Building sustainability into construction and infrastructure

Annabel Crookes Director - Legal, Risk and Delivery
5 min read

The construction industry is crucial to the Australian economy, responsible for delivering the diverse infrastructure which lays the foundations for our communities. 

A recent report by the Australian Constructors Association (ACA) found the industry directly contributes approximately $150 billion in value to the economy annually while creating a further $300 billion in value throughout the construction supply chain. 

However, it also has an insolvency rate well above the rest of the economy, with businesses entering administration at a rate more than twice that of other industries. Perhaps one of the most concerning datapoints is from credit rating agency Equifax, which revealed more than half of all large builders are now carrying current liabilities which exceed current assets — the technical definition of insolvency.

The good news is there are several ways we can strengthen the sustainability of one of the largest and most important sectors of our national economy and improve our productivity to deliver the infrastructure required for our nation to prosper. 

These include the equitable sharing of risk and improving liquidity to unlock investment in innovation to enable faster, safer and more efficient construction.   

Fair and shared allocation of risk

Using early contractor involvement (ECI) during procurement and promoting collaborative behaviours are some examples of how we can achieve better project outcomes through fair and shared allocation of risk. This can help drive the parties towards better project and value for money outcomes. 

In July 2022, the ACA released a report titled: Construction Cost Inflation: Ways to Address an Escalating Issue. Laing O’Rourke contributed to this report, which outlines some of the challenges and practical solutions to address the current risks fairly for all parties.

The report found greater collaboration between clients, contractors and the supply chain will ensure risk is assigned to the party most capable of controlling, quantifying and managing that risk. This is not possible without open, honest conversations and forums between all parties. 

Investing in innovation 

By improving liquidity and profitability within the construction industry, we also pave the way to allow greater investment in innovation for the future, improving productivity significantly.

Redefining value for money 

This investment starts with the definition of ‘value for money’. To deliver on industry commitments and support sustainable outcomes, value for money considerations should adapt to current conditions and avoid the mentality of lowest price necessarily equalling best value for money. 

In November 2022, the Construction Industry Leadership Forum released a Practice Note on Assessing Value for Money in Procurement. Laing O’Rourke, through the ACA, contributed to this practice note, which proposes a standard definition of value for money: “Value for money is an assessment of outcomes that weighs the cost of procuring infrastructure against the value it provides. In doing so, it balances the whole of life costs against a range of outcomes, including the suitability and quality of infrastructure, financial benefits, risk exposure, timeliness of outcomes and social, environmental and industry outcomes.”   

Improving liquidity

Few other industries are expected to finance such large amounts of work undertaken on behalf of a third party in the way the construction industry does. 

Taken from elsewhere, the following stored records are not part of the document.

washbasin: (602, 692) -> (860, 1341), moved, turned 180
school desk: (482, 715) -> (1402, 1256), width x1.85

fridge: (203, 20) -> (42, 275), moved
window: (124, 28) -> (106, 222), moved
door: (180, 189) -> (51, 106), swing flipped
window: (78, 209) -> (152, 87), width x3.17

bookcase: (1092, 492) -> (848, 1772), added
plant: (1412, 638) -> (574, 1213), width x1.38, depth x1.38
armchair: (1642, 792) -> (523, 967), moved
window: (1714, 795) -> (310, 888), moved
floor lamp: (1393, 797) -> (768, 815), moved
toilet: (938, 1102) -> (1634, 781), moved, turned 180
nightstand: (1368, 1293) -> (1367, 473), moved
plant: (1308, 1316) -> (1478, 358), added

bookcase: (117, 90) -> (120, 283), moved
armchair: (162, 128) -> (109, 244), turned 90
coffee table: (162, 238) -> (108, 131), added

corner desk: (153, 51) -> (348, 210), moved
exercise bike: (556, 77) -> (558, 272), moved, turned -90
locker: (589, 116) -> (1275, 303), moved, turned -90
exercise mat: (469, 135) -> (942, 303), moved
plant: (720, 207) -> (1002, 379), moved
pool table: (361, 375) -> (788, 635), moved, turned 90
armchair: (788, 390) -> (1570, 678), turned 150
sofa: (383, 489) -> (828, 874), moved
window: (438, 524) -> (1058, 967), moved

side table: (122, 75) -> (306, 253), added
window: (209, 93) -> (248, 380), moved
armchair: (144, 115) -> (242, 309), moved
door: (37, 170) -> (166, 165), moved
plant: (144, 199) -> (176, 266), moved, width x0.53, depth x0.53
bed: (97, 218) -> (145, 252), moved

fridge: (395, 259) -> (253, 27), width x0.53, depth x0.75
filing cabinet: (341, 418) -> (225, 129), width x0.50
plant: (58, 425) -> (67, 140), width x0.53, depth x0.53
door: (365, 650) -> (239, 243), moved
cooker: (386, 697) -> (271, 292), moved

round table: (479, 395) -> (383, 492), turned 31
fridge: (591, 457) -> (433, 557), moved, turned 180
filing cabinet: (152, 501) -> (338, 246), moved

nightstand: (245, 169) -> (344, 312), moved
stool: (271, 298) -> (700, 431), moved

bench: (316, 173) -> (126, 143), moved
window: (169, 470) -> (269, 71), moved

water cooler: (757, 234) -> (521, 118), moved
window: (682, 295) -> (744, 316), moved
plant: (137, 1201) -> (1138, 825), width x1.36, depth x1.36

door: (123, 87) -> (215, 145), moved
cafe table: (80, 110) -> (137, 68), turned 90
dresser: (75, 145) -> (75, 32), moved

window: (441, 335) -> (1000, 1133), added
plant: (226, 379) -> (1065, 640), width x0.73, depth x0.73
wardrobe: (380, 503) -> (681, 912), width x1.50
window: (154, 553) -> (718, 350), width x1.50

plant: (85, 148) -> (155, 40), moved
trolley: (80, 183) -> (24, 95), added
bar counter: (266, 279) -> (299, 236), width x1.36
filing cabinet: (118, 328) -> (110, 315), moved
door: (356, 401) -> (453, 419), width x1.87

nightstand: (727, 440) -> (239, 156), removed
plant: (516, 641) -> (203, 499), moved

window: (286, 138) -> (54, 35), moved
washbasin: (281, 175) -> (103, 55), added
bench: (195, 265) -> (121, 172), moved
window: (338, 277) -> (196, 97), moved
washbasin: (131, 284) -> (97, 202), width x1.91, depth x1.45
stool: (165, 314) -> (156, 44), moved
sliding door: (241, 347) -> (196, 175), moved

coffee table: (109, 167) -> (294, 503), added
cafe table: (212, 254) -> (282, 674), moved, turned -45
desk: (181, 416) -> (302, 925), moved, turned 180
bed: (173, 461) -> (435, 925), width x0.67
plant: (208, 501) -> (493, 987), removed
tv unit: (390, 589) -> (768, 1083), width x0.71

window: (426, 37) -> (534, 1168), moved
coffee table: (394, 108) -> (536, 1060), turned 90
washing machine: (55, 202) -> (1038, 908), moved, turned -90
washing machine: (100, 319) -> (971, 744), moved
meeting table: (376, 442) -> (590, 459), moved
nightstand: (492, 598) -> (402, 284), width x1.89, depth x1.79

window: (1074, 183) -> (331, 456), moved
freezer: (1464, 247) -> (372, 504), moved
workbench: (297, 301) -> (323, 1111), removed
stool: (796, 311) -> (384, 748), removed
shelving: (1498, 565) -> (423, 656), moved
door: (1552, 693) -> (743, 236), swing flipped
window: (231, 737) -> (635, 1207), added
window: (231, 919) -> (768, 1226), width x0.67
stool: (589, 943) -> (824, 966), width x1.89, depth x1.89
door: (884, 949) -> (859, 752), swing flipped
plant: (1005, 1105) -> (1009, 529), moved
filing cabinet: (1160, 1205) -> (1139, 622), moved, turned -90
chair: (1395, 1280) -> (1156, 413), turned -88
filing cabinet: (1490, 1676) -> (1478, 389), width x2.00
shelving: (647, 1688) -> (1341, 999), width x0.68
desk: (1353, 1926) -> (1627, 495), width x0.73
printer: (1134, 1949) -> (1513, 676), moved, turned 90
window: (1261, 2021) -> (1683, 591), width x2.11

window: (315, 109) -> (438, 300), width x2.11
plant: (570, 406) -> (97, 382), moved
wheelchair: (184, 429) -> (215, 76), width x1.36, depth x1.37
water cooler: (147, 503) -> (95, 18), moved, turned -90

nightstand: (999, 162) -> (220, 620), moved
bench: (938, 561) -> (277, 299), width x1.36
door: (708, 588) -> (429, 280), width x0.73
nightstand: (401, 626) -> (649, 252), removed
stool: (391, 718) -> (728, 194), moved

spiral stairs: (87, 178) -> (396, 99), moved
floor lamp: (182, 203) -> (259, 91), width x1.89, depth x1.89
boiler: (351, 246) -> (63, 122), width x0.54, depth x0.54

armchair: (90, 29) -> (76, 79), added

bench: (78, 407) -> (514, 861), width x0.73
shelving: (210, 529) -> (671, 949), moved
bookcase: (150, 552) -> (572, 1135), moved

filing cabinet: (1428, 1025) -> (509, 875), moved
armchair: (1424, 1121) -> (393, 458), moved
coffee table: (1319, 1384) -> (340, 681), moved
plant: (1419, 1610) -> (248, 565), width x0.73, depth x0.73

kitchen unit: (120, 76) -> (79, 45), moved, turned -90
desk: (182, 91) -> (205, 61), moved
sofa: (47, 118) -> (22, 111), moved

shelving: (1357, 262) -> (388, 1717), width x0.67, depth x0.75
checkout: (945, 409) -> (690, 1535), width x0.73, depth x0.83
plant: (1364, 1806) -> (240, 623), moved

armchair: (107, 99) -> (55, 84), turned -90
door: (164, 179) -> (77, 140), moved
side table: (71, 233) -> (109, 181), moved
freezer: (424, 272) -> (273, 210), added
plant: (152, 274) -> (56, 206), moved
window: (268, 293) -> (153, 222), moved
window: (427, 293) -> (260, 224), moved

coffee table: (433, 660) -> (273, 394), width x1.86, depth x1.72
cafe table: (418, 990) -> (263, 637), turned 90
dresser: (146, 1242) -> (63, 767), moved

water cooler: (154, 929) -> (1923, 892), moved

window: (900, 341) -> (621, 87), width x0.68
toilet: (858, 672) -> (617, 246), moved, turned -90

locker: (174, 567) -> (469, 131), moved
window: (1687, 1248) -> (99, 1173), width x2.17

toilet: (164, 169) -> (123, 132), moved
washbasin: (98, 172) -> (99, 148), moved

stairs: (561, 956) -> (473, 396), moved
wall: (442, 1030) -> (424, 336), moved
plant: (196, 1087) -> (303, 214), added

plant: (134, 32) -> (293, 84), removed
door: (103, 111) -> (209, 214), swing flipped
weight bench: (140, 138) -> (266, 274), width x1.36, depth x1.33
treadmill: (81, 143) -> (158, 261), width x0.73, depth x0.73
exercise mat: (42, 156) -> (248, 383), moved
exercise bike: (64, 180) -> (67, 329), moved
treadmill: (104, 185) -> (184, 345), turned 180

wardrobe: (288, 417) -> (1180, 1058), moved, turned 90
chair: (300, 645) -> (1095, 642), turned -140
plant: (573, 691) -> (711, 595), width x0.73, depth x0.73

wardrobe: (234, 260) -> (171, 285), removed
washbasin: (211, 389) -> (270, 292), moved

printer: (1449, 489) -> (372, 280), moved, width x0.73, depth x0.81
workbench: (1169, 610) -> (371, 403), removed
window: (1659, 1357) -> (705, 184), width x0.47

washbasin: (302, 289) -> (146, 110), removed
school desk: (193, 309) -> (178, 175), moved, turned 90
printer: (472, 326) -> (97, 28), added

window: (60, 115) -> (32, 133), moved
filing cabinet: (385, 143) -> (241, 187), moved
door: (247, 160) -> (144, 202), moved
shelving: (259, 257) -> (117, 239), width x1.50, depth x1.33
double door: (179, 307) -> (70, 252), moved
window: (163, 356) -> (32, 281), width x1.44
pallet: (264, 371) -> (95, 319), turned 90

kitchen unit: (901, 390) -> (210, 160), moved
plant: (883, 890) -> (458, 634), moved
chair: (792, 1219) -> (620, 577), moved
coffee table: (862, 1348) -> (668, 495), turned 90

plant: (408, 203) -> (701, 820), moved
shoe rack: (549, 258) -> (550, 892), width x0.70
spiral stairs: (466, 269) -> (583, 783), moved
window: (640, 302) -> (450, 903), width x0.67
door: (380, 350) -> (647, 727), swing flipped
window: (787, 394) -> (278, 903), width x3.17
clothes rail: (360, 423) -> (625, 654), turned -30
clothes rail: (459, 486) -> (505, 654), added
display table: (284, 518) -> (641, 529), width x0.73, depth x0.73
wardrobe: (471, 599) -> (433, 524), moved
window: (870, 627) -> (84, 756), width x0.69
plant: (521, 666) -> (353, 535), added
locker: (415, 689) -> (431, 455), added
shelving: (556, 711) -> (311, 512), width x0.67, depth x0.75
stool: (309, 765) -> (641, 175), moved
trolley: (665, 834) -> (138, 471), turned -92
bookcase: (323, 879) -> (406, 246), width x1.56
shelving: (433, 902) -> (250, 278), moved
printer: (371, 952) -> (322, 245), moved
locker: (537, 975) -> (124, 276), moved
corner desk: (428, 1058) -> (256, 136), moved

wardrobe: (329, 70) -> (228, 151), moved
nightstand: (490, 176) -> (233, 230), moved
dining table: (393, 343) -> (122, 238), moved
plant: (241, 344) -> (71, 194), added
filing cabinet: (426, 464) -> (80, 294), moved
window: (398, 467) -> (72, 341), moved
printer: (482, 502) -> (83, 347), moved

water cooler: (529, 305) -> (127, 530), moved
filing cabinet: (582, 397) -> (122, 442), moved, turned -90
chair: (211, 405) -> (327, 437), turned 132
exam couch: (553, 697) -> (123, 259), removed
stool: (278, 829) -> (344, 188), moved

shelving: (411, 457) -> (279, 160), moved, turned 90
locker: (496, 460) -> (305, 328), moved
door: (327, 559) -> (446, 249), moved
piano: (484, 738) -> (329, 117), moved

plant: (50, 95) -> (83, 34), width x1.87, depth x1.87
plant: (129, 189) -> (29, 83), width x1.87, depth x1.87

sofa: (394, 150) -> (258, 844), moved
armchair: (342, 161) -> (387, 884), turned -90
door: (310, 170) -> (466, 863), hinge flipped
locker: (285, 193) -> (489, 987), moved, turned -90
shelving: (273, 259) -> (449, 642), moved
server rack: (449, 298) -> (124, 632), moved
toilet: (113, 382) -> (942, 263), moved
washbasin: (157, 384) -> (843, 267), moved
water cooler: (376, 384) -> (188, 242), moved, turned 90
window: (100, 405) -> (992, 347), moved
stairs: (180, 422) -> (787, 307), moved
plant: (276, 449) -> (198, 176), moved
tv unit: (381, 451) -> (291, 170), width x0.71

Improving the liquidity of the sector through advance payment arrangements assists with site mobilisation costs and the early ordering and storage of price sensitive materials. It also frees up capital which can be invested into research, development, and new technologies to improve productivity.

Liquidity can also be influenced by frequency and timely payments throughout the whole supply chain. 

Poor cashflow is largely fuelled by the industry norm of paying contractors progressively following completion of certain work or milestones. This requires contractors to hold excess liquidity in the form of cash or bank facilities to manage large working capital. This detracts from the financial stability of the industry and stifles the ability to invest in innovation technology and growth. 

Instead, we must move towards more frequent payment terms which allow head contractors to meet their payment responsibilities to the supply chain, improve business cashflow and minimise the financial burden on head contractors. 

Improving cashflow on projects would result in micro and macroeconomic benefits to the industry. 

Additionally, the excessive requirements for bonding and the tight capacity within the surety market is restricting the ability of some contractors to obtain bonding, requiring them to provide cash collateral or resulting in cash retentions from contractor claim.

For better industry and project outcomes, we recommend removing or reducing the requirement for bonding, particularly where a Parent Company Guarantee is required.  


Cost reimbursable contracts, where the overall profit margin is linked to the project outcome, drives better value for money outcomes. On the other hand, fixed price contracts tend to lead to contractors having to price in unnecessary risk or not pricing it correctly. 

Incentivising cost savings and providing other performance incentives encourages better contractor performance and client outcomes. We have seen this not only when incentivising program or quality, but across social inclusion, gender, and Indigenous participation. Incentivising innovation and providing contractors with opportunity to test new ideas in live environments would no doubt drive productivity forward and yield positive results for government, contractors, and community alike. 

A profitable construction industry is in everyone’s interests. By adopting fair and shared risk allocation, improving liquidity, incentivisation and improving value for money considerations, we can strengthen the long-term sustainability of the industry.

Annabel Crookes is the Director - Legal, Risk and Delivery for Laing O'Rourke in Australia and the President of the Australian Constructors Association.